* [AUFGABE]: Setzen Sie den Antrag zur Förderung von kooperativem Wohnungsbau und Wohneigentum in Leipzig im Anschluss an seinen letzten Satz fort.

### ZU PRÜFENDER TEXT ###

Antrag: Kooperativen Wohnungsbau und Wohneigentum fördern

Antrag vom 7. Juli 2022

Beschlussvorschlag:

Der Oberbürgermeister wird beauftragt,

die Förderung des kooperativen Wohnungsbaus und Wohneigentums in Leipzig durch Erwerb und Zwischenerwerb von Grundstücken, Liegenschaften sowie von Anteilen an kooperativen Wohnungsbauprojekten zu unterstützen. Hierzu ist zu prüfen und im Rahmen der Weiterentwicklung des Wohnungspolitischen Konzepts zu diskutieren, wie dieser Auftrag durch die Stadt, bestehende kommunale Unternehmen oder eine neu einzurichtende Gesellschaft umgesetzt werden kann. Das Ergebnis wird dem Stadtrat bis zum 4. Quartal 2022 vorgelegt.

### ERFASSTE DATEN ###

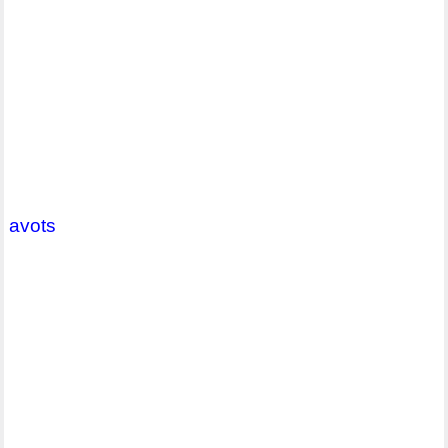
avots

###
### ERFASSTE DATEN ###

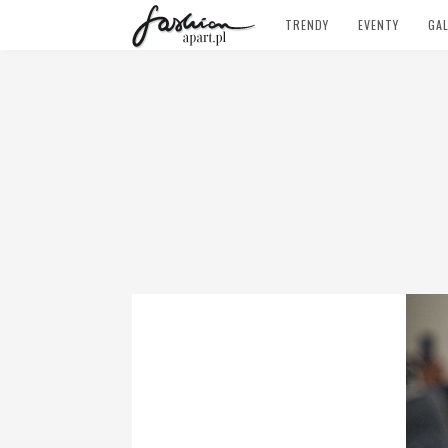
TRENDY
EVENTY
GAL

###
### ERFASSTE DATEN ###

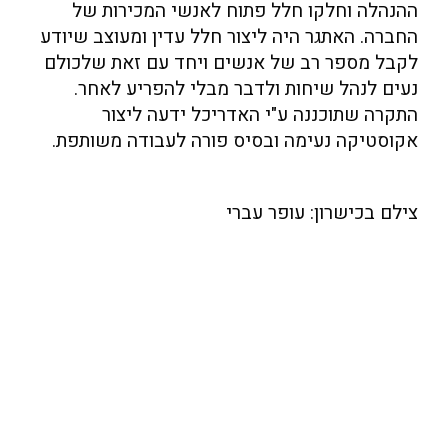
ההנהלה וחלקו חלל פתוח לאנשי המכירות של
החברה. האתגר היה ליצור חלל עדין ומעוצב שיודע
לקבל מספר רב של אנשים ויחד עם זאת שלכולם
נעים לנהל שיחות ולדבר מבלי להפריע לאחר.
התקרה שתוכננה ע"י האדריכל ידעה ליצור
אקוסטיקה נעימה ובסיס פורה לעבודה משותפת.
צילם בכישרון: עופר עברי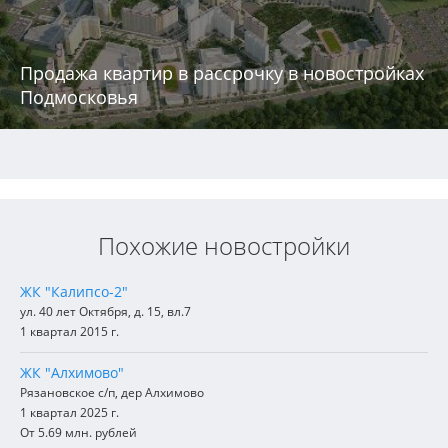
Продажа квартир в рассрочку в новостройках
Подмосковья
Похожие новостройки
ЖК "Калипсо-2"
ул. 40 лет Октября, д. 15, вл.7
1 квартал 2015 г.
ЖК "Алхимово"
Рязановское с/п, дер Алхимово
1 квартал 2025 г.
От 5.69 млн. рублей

###

* [ANTWORT]:
Begründung:

Leipzig ist eine Mieterstadt. Der hohe Anteil von 87% der Haushalte, die zur Miete wohnen, besitzt eine erhebliche soziale und ökonomische Brisanz. Ein Großteil der Wohnimmobilien in Leipzig gehört Personen oder Unternehmen, deren Wohnsitz bzw. Sitz sich nicht in Leipzig befindet. Bei vielen Immobilien, die sich noch im Einzeleigentum befinden, zeichnet sich erbfolgebedingt laut Haus&Grund ein problematischer Übergang an institutionelle Investoren ab. Kooperative Projekte könnten in diese Lücke springen, wenn die notwendigen Unterstützungsinstrumente entwickelt werden.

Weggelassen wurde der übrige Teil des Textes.